### DIRECTIONS
What is needed is every line of the data that includes the word "plumbing". Please copy each one.

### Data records
- - -

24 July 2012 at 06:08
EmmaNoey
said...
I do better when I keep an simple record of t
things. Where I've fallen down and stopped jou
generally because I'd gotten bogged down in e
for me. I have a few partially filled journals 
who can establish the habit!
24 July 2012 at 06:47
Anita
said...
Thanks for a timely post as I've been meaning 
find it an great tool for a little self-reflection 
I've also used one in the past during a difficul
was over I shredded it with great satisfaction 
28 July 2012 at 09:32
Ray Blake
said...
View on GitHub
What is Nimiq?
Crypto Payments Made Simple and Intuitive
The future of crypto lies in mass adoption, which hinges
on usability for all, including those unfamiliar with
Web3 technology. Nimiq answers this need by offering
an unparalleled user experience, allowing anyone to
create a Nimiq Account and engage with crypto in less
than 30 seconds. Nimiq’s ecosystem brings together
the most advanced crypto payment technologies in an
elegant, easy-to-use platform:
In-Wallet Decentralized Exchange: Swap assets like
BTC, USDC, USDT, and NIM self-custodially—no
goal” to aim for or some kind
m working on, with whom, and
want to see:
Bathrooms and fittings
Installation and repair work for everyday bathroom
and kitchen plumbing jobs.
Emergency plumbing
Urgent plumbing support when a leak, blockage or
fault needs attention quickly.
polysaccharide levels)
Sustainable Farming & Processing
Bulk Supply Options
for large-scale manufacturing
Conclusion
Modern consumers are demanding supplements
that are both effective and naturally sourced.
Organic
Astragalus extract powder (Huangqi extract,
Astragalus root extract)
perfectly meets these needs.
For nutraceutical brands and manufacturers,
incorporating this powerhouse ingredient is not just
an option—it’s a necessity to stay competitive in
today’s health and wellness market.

- - -

### FINISHED EXERCISE
and kitchen plumbing jobs.
Emergency plumbing
Urgent plumbing support when a leak, blockage or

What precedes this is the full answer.